Monday, April 1, 2013
Karuvadu or dried fish is either delicacy or a smelly preparation that makes you hold your nose. Growing up I would never have been exposed to these tasty morsels of fish if not for my neighbor(lovingly known as peiamma). I do not remember the taste but only a vague remembrance of having eaten it there. I am afraid karuvadu is not as popular in the Kongu regions of TamilNadu where we moved to after the first few years of life in Madurai where we could get all kinds of seafood. Add to this my mom's vegetarian side of the family whose food preparations and habits is what I have largely adopted it is even a wonder I have the guts to cook dried fish in my own kitchen. If not for the love of fish I would not have gone any where near it. I purchased some dried seer fish from a Srilankan store when I went there with my friend. From fish sambol to seeni sambol and everything fish in between my occasional visits to this store is well worth it. Since these dried fish are heavily salted they need to be appropriately cooked for it to be tasty. Every region in Tamil Nadu has its own version of dried fish kuzhambu. Here is mine. I added brinjals because brinjals and dried fish like a match made in heaven are so good together. Even drumsticks would be a good addition but I decided to give it a pass. Karuvadu is something I would not cook very often but occasionally having the house smell a bit fishy is not a bad thing. From wrinkling her nose at the smell of the fish to enjoying it DD2's range of emotions from when I started cooking it to when she tasted it and asked for more is the typical reaction of most people tasting this for the first time. For those who are worried about the smell it is only initially when it starts to cook then there is hardly any noticeable smell. I watched this you tube video-Vathalagundu Karvadu kulambu and that is what propelled me into the kitchen to cook the dried fish I have been saving for close to a year. I used some ideas from there but it was kind of surprising the cook did not use any tamarind. To keep it vegetarian skip the dried fish add more shallots, a few pieces of drumsticks and a potato or beans like val(mochai).
Karuvadu Kathrikai Kuzhambu - Dried fish with brinjals sour and spicy curry Preparation Time: 15 min Cooking Time: 30 min Ingredients
- 200gms of dried fish (I used Seer dry fish)
- small purple brinjals 6-8
- 4-6 garlic cloves sliced
- 3/4 cup of shallots diced
- 1 tomato sliced
- 6-8 red chillies
- 1/2 cup of thick tamarind pulp
- 1/2 tbsp of kuzhambu thool or sambhar powder
- 1 tsp red chili powder (optional)
- 1 tsp turmeric powder
- 2 tsp of jaggery (optional but brings out the sour and spicy taste of the curry)
- salt to taste
- 2-3 tsp of oil
- seasonings: mustard seeds, curry leaves and fenugreek seeds (methi)
- roasted and powdered fenugreek powder about 1/4 tsp
Masala PasteAbsolutely have to serve it with steamed rice.

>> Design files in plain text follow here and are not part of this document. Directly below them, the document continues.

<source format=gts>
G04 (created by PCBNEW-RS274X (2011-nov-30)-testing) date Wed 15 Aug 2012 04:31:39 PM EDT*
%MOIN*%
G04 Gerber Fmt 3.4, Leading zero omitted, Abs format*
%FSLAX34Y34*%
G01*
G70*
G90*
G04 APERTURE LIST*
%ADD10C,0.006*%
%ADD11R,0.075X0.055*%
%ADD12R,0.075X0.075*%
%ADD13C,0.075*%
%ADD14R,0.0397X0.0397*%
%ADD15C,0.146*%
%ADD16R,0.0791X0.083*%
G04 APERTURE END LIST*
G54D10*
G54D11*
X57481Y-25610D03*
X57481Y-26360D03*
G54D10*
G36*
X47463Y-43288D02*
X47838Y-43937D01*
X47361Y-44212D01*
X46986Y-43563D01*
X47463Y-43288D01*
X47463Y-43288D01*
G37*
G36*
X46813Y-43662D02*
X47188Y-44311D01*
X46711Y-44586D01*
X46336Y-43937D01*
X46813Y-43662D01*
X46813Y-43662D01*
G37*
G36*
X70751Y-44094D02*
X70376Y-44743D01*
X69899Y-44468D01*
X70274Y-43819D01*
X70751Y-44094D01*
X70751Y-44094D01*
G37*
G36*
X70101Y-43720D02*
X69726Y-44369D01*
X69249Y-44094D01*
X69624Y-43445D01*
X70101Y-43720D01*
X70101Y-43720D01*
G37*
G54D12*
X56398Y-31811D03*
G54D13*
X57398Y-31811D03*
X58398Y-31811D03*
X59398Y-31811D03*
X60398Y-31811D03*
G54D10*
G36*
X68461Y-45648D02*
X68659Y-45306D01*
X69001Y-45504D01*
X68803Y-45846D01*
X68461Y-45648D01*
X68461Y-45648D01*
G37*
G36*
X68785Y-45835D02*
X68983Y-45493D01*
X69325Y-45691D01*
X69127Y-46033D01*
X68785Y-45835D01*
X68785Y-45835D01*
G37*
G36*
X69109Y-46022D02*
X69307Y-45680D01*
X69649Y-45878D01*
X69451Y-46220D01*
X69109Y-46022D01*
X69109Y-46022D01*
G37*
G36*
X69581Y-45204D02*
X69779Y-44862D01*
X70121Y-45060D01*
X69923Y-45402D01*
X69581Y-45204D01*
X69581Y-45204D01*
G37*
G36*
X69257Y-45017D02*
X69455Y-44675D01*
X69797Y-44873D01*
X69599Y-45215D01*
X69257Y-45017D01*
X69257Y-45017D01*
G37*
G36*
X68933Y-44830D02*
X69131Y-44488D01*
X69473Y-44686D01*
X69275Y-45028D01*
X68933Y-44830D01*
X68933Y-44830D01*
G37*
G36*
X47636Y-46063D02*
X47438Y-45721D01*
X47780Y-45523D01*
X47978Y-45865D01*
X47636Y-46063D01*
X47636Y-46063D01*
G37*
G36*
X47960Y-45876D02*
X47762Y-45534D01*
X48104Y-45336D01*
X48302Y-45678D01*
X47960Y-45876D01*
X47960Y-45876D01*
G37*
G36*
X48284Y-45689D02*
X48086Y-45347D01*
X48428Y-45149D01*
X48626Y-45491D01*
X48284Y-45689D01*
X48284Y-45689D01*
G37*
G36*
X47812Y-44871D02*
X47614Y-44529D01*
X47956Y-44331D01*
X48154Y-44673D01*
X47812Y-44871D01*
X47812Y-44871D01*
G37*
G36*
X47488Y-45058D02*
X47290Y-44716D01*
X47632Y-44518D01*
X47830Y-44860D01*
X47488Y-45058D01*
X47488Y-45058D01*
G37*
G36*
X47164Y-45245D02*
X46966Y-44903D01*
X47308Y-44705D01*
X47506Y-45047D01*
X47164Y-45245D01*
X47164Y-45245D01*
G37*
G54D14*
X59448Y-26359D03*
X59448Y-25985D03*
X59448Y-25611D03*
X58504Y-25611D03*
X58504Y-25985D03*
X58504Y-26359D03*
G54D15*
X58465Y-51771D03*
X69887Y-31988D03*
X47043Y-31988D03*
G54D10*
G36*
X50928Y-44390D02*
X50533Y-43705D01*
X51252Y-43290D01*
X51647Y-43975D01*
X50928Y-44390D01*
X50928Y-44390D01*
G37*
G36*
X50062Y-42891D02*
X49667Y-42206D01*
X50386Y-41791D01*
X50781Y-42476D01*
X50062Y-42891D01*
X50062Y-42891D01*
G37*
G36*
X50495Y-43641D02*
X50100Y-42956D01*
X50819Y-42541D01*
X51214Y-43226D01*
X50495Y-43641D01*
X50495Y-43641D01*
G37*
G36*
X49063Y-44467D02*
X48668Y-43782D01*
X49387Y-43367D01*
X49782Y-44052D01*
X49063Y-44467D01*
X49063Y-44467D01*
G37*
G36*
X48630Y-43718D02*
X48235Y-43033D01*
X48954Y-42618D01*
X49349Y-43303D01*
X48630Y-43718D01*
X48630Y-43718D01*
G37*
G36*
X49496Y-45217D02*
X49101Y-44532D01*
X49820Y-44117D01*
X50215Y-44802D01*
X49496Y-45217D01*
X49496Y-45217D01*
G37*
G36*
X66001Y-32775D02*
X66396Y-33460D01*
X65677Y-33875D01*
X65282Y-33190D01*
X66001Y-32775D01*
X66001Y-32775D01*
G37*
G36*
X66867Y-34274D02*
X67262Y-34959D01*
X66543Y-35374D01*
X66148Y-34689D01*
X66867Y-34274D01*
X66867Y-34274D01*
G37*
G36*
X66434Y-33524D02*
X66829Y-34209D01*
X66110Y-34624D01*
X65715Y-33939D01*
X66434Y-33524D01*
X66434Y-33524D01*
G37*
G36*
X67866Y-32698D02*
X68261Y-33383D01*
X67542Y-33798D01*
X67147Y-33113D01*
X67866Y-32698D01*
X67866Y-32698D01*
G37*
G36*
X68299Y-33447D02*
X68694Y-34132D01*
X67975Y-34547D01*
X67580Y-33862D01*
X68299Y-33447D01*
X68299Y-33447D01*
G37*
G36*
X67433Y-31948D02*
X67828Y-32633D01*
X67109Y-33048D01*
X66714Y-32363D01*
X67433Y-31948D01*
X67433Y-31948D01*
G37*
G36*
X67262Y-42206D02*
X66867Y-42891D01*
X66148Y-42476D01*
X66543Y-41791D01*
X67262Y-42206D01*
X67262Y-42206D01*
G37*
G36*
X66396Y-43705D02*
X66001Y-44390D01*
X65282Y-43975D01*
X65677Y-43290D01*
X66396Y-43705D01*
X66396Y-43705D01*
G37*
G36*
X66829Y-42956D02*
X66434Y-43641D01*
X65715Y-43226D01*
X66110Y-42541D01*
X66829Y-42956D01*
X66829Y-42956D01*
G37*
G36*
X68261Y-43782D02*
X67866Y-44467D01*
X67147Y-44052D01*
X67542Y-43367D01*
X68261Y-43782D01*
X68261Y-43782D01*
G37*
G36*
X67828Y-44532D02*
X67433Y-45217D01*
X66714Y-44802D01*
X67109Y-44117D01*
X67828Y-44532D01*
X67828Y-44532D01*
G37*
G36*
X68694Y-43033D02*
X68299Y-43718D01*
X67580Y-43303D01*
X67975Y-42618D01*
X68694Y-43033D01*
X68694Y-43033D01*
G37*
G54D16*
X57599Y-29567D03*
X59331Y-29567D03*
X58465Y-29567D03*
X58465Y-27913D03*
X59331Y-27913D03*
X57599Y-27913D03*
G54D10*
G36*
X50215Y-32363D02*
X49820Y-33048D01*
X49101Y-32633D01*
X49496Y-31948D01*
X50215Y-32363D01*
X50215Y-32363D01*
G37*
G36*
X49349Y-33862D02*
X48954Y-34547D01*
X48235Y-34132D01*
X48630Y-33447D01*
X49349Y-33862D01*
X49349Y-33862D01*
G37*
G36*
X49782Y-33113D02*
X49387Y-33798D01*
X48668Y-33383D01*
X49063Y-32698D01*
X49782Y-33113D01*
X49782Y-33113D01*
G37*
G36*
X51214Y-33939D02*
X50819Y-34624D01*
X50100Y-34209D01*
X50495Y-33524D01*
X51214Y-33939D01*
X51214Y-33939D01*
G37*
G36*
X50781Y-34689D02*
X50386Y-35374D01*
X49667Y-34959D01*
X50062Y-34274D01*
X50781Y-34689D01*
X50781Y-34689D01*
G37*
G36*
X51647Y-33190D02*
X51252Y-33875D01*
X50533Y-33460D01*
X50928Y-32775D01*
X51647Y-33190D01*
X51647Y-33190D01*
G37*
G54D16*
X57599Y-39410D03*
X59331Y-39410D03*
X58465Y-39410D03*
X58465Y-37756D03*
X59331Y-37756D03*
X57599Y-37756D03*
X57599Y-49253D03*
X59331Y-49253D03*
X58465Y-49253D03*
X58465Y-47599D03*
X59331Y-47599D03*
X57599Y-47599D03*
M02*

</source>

Tastes even better the next day.
- In a pan add a tsp of oil and saute 1/2 cup of the onions and red chilies and saute till the onions are brown, add in the tomatoes and saute till they are mushy. Cool and blend to a smooth paste adding a tiny bit of water if required.
- In a wide mouthed pan heat the rest of the oil (2 tsp) and add the seasonings, first mustards seeds followed by the rest.

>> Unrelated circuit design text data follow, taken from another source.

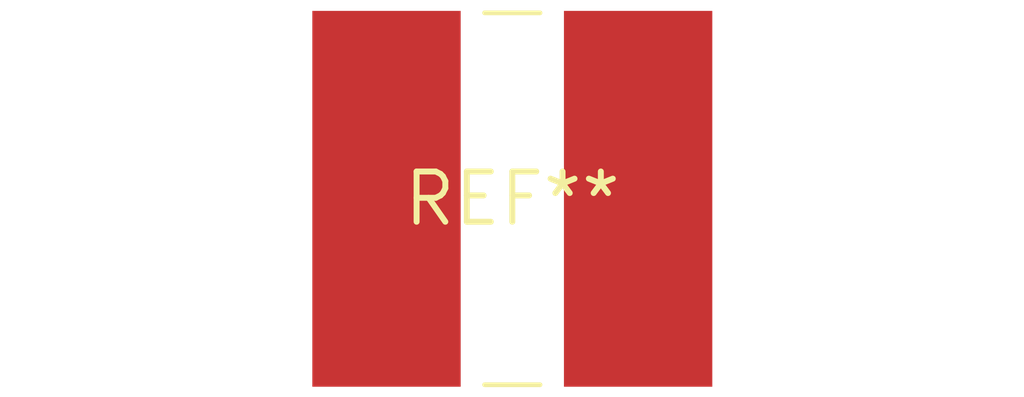
<source format=kicad_pcb>
(kicad_pcb (version 20240108) (generator pcbnew)

  (general
    (thickness 1.6)
  )

  (paper "A4")
  (layers
    (0 "F.Cu" signal)
    (31 "B.Cu" signal)
    (32 "B.Adhes" user "B.Adhesive")
    (33 "F.Adhes" user "F.Adhesive")
    (34 "B.Paste" user)
    (35 "F.Paste" user)
    (36 "B.SilkS" user "B.Silkscreen")
    (37 "F.SilkS" user "F.Silkscreen")
    (38 "B.Mask" user)
    (39 "F.Mask" user)
    (40 "Dwgs.User" user "User.Drawings")
    (41 "Cmts.User" user "User.Comments")
    (42 "Eco1.User" user "User.Eco1")
    (43 "Eco2.User" user "User.Eco2")
    (44 "Edge.Cuts" user)
    (45 "Margin" user)
    (46 "B.CrtYd" user "B.Courtyard")
    (47 "F.CrtYd" user "F.Courtyard")
    (48 "B.Fab" user)
    (49 "F.Fab" user)
    (50 "User.1" user)
    (51 "User.2" user)
    (52 "User.3" user)
    (53 "User.4" user)
    (54 "User.5" user)
    (55 "User.6" user)
    (56 "User.7" user)
    (57 "User.8" user)
    (58 "User.9" user)
  )

  (setup
    (pad_to_mask_clearance 0)
    (pcbplotparams
      (layerselection 0x00010fc_ffffffff)
      (plot_on_all_layers_selection 0x0000000_00000000)
      (disableapertmacros false)
      (usegerberextensions false)
      (usegerberattributes false)
      (usegerberadvancedattributes false)
      (creategerberjobfile false)
      (dashed_line_dash_ratio 12.000000)
      (dashed_line_gap_ratio 3.000000)
      (svgprecision 4)
      (plotframeref false)
      (viasonmask false)
      (mode 1)
      (useauxorigin false)
      (hpglpennumber 1)
      (hpglpenspeed 20)
      (hpglpendiameter 15.000000)
      (dxfpolygonmode false)
      (dxfimperialunits false)
      (dxfusepcbnewfont false)
      (psnegative false)
      (psa4output false)
      (plotreference false)
      (plotvalue false)
      (plotinvisibletext false)
      (sketchpadsonfab false)
      (subtractmaskfromsilk false)
      (outputformat 1)
      (mirror false)
      (drillshape 1)
      (scaleselection 1)
      (outputdirectory "")
    )
  )

  (net 0 "")

  (footprint "L_Wuerth_WE-PD2-Typ-XL" (layer "F.Cu") (at 0 0))

)

</source>
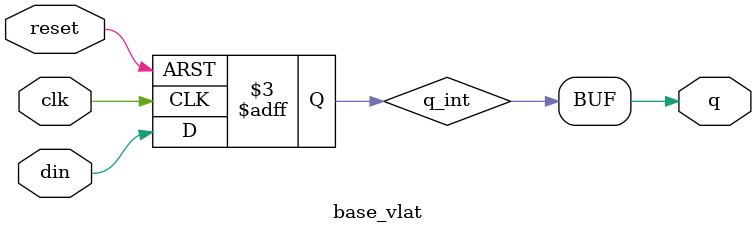
<source format=v>
module base_vlat (clk, reset, din, q);
   parameter width=1;
   parameter [width-1:0] rstv = 0;
   input clk;
   input reset;
   input [width-1:0] din;
   output [width-1:0] q;
   reg [width-1:0]    q_int;

   initial q_int = rstv;

   always@(posedge clk or posedge reset)
     if (reset) q_int <= rstv;
     else q_int <= din;
   assign q = q_int;
   
endmodule // base_vlat


   
  

</source>
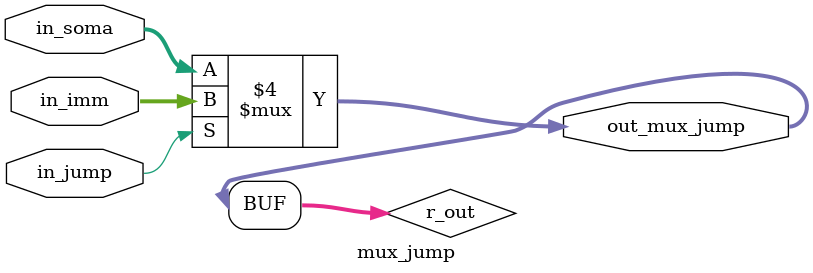
<source format=v>
module mux_jump (in_jump, in_soma, in_imm, out_mux_jump);
	input wire 	in_jump;
	input wire [31:0] in_soma, in_imm;
	
	reg [31:0] r_out;
		
	output wire [31:0] out_mux_jump;
	
	always @ (*) begin
		if (in_jump == 0) begin
			r_out = in_soma;
		end
		else begin
			r_out = in_imm;
		end
	end
	
	assign out_mux_jump = r_out;


endmodule 
</source>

- Add the chopped onion and saute till translucent followed by the garlic and saute for a couple more minutes.
- Add in the dried fish and saute it in the oil for about 3-4 minutes and fish them out. ( I do this because the brinjals have to cook and don't want the fish to fall apart).
- Now add the slit or cut brinjals and let them saute for 3-4 minutes or till brown spots appear on the brinjals. Now add in the masala paste and tamrind juice and 1 cup of water and let them come to a boil. Simmer till the brinjals are cooked and the sauce thickens a bit.
- Add in the fish pieces and check for salt in about 5 minutes and add more salt if required and the jaggery if using. I like to add a tiny bit to any tamarind based curries.
- Sprinkle the powdered fenugreek (methi) powder and turn off the heat.